John Hannaford : Bonjour Daniel, c’est John Hannaford à l’appareil. Comment allez-vous?

Daniel Campeau : Je vais très bien, merci. Et vous?

John Hannaford : Oui, je vais bien. Je vais bien. Je vous remercie. C’est donc l’occasion d’avoir un entretien avec Daniel Campeau, de notre Programme d’aide aux employés, qui a une réelle expertise en matière de santé mentale et qui peut nous donner quelques conseils pour faire face aux circonstances extraordinaires que nous vivons tous en ce moment.

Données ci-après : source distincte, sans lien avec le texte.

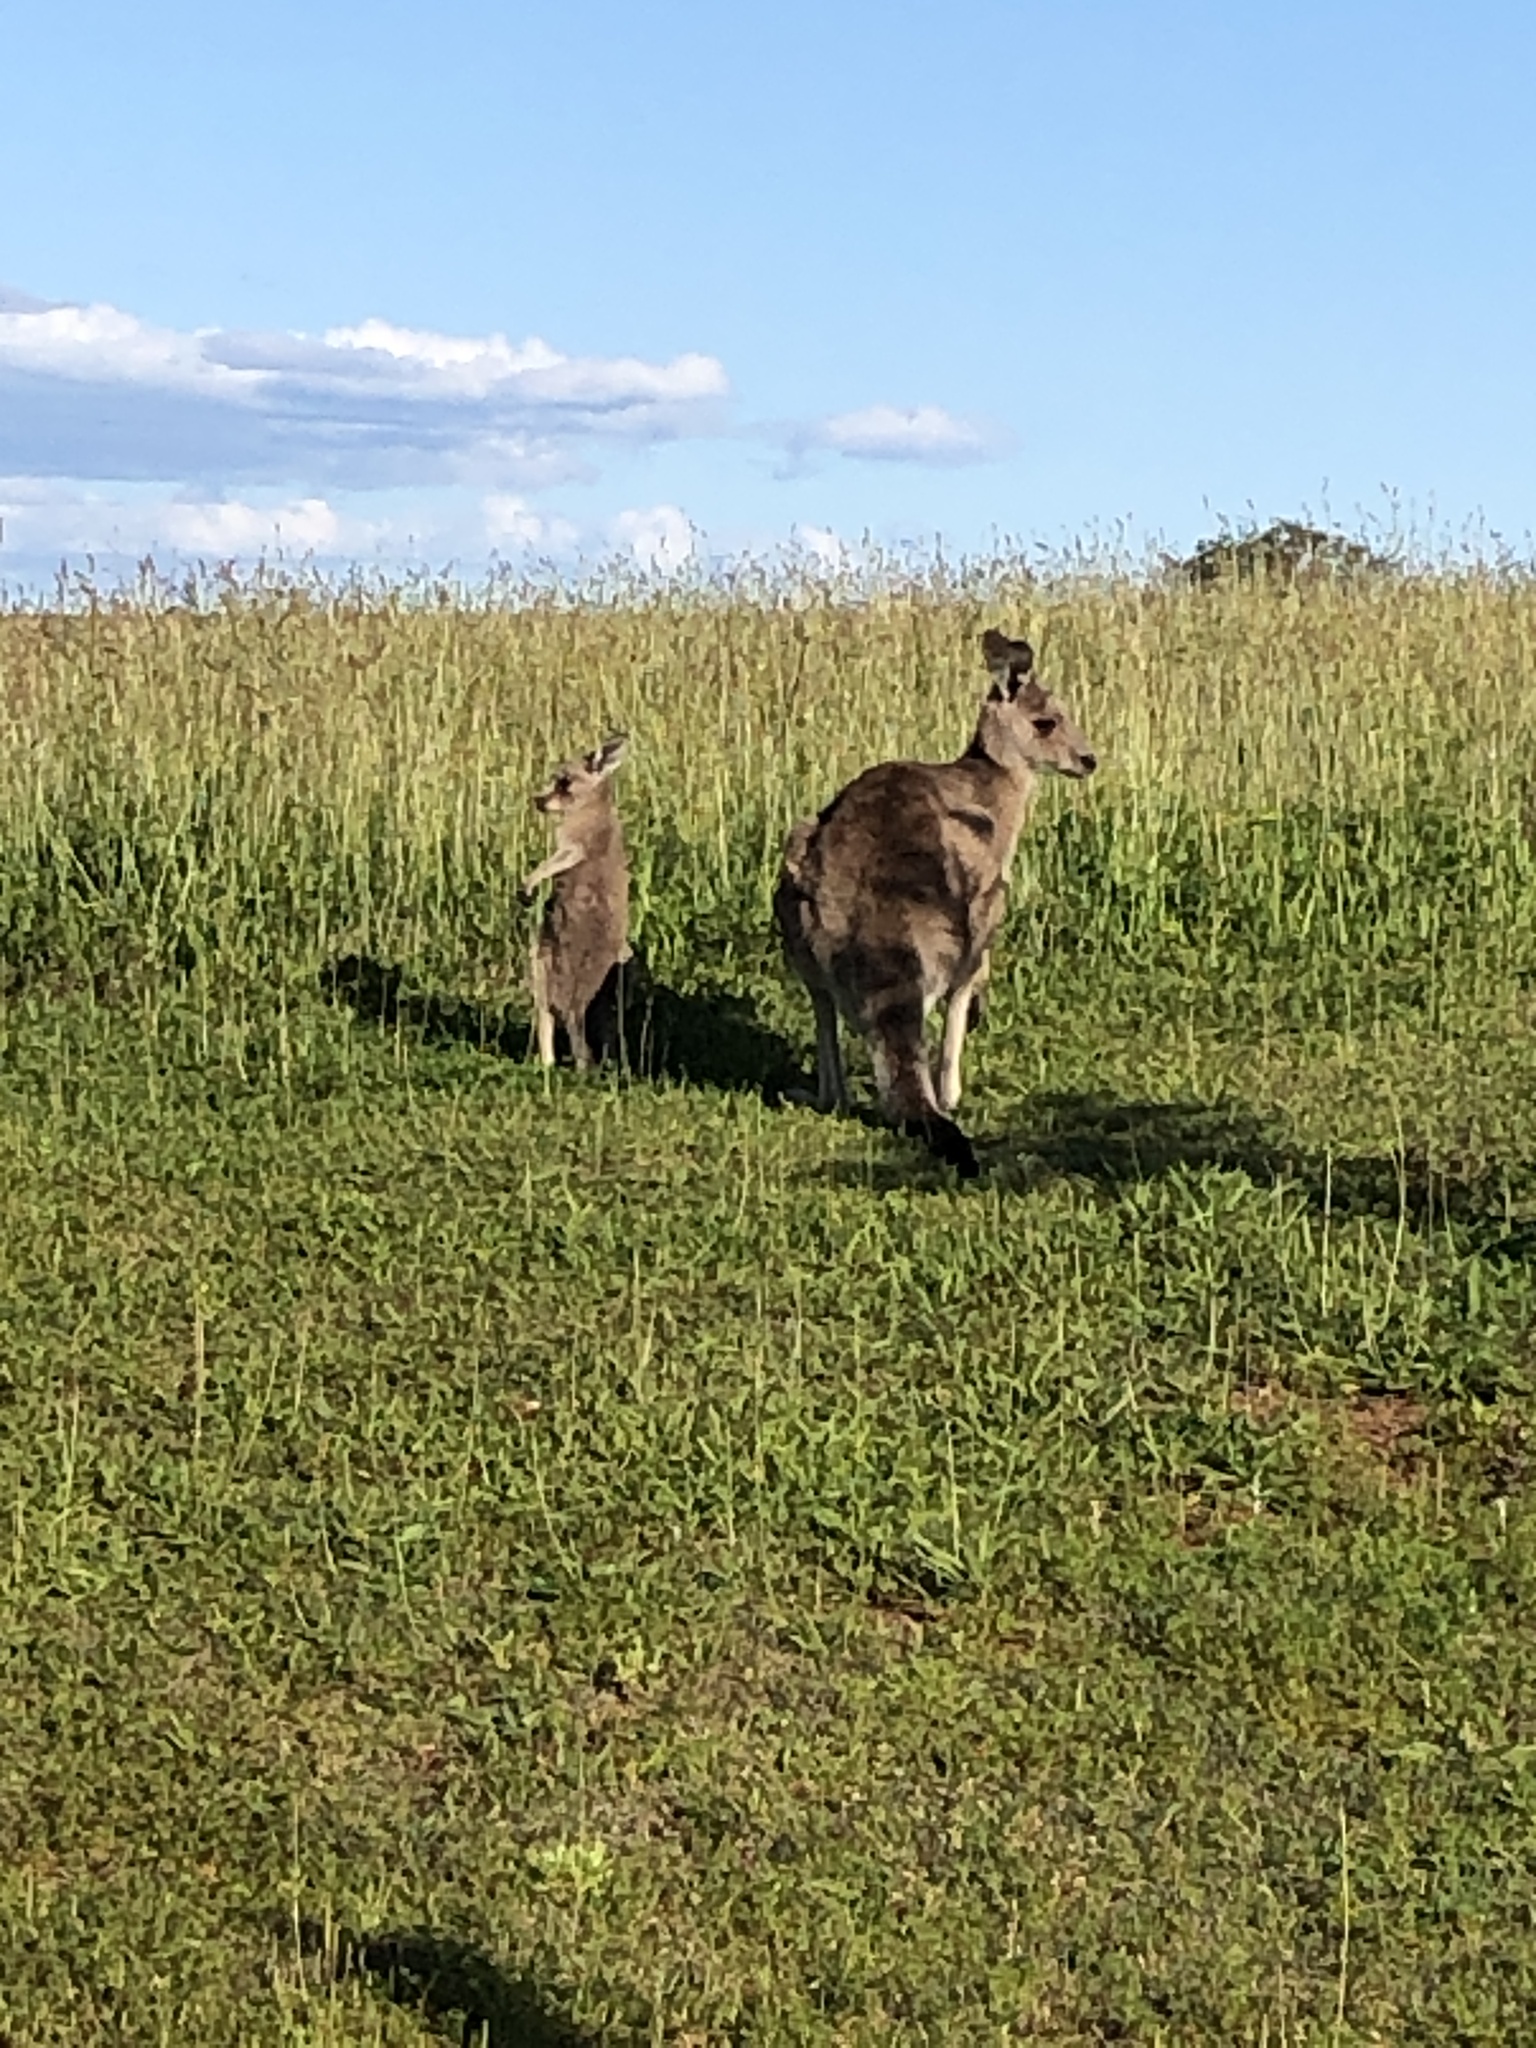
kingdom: Animalia
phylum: Chordata
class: Mammalia
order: Diprotodontia
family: Macropodidae
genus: Macropus
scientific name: Macropus giganteus
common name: Eastern grey kangaroo
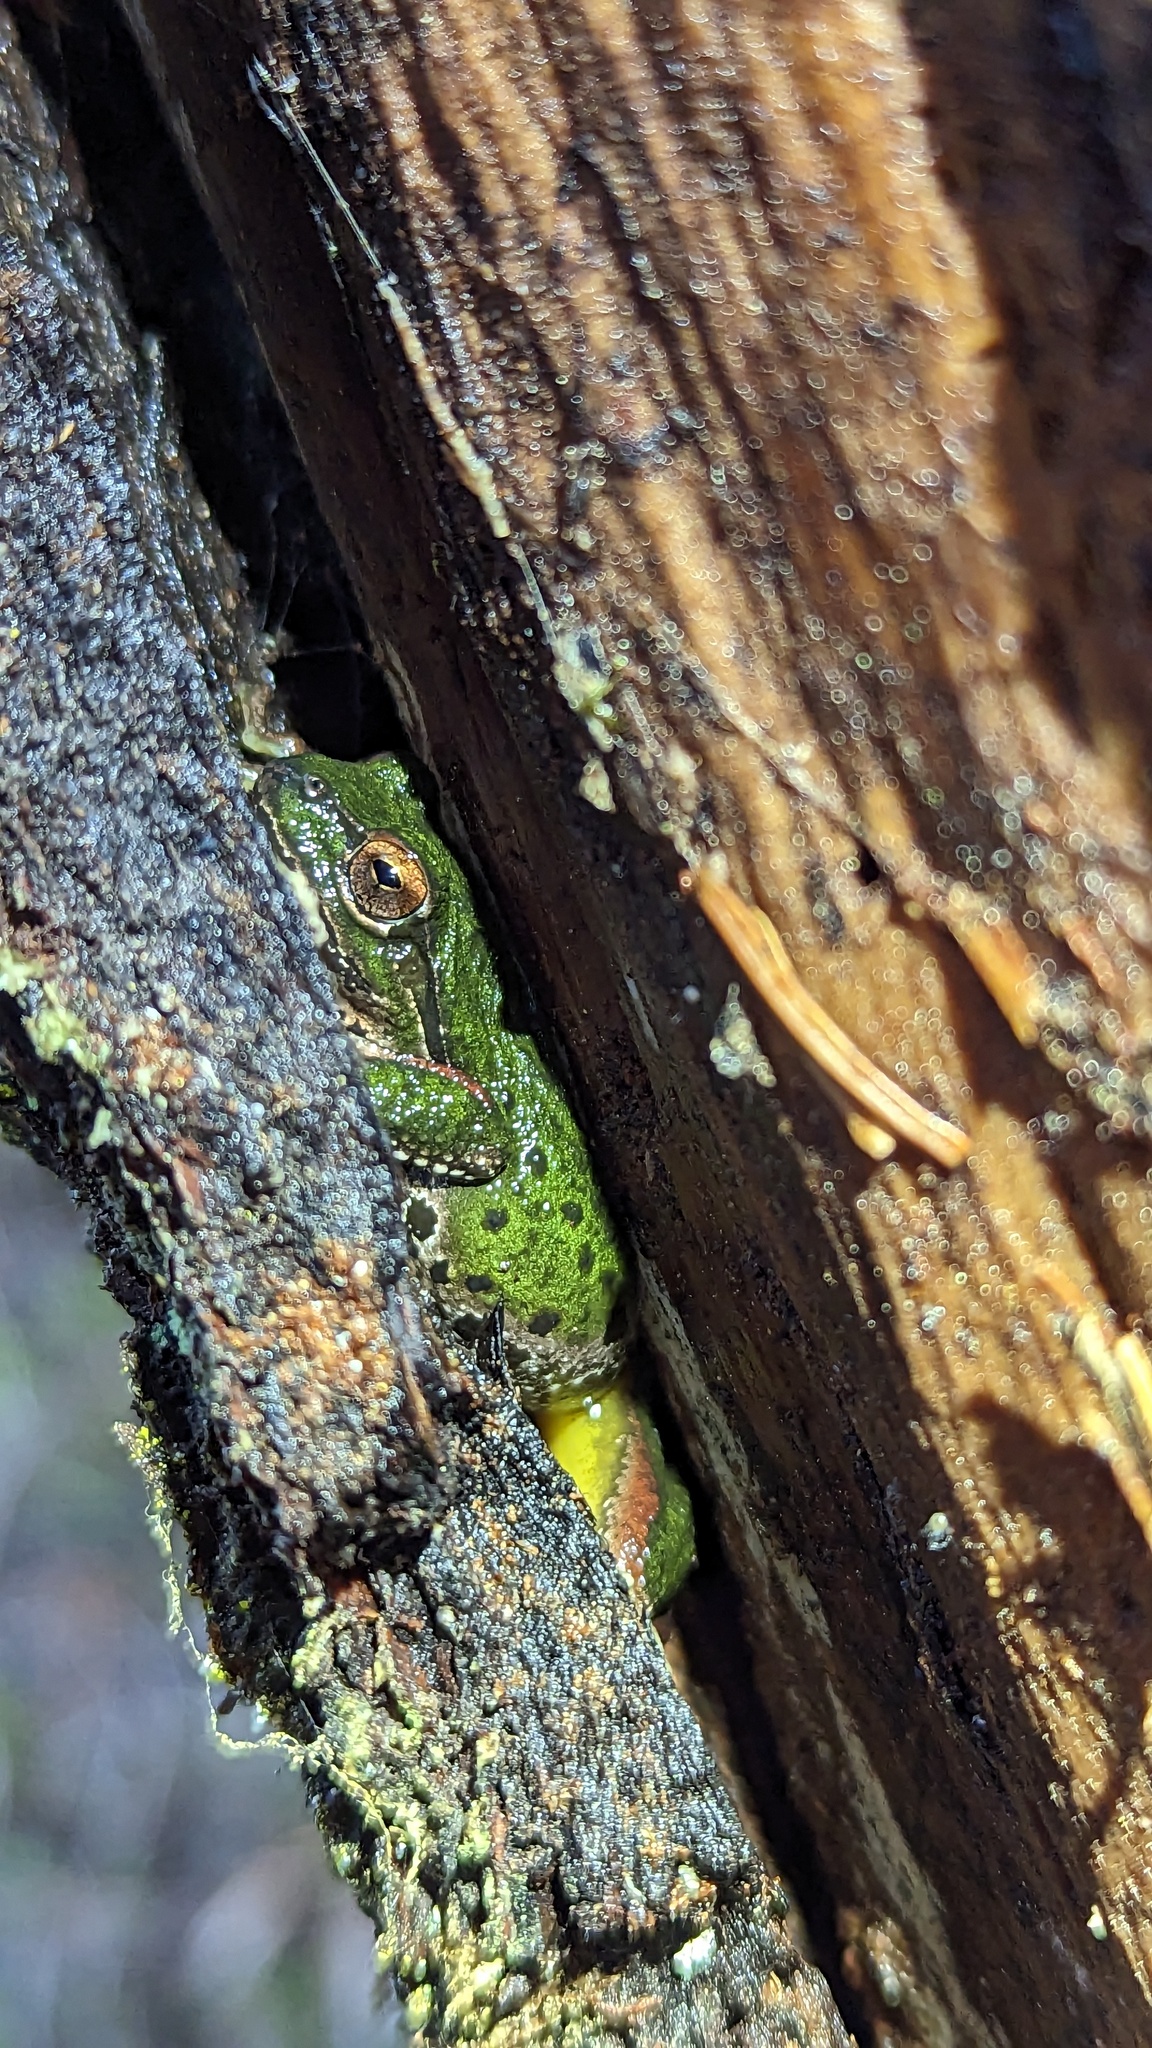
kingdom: Animalia
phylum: Chordata
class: Amphibia
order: Anura
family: Hylidae
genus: Pseudacris
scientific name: Pseudacris regilla
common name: Pacific chorus frog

Je devrais juste commencer par dire, est-ce que tu vas bien? Daniel, comment vas-tu? Et comment va votre famille?

Daniel Campeau : Merci de me le demander. Je vais bien, je vais bien. La fin de semaine dernière, ma quarantaine a pris fin. J’ai été en quarantaine pendant 14 jours parce que je revenais d’un voyage d’affaires, et ça s’est plutôt bien passé. Donc, pour l’instant, je suis sorti de quarantaine, mais je suis occupé et je continue à faire attention et à respecter ce que nos agences de santé et nos gouvernements nous demandent de faire.

John Hannaford : Bien. Mais évidemment c’est une situation assez difficile pour un grand nombre de nos collègues.

Daniel Campeau : Oui.

John Hannaford : Quel est votre avis dans cette situation? Quelles sont les stratégies plus efficaces dans ce contexte?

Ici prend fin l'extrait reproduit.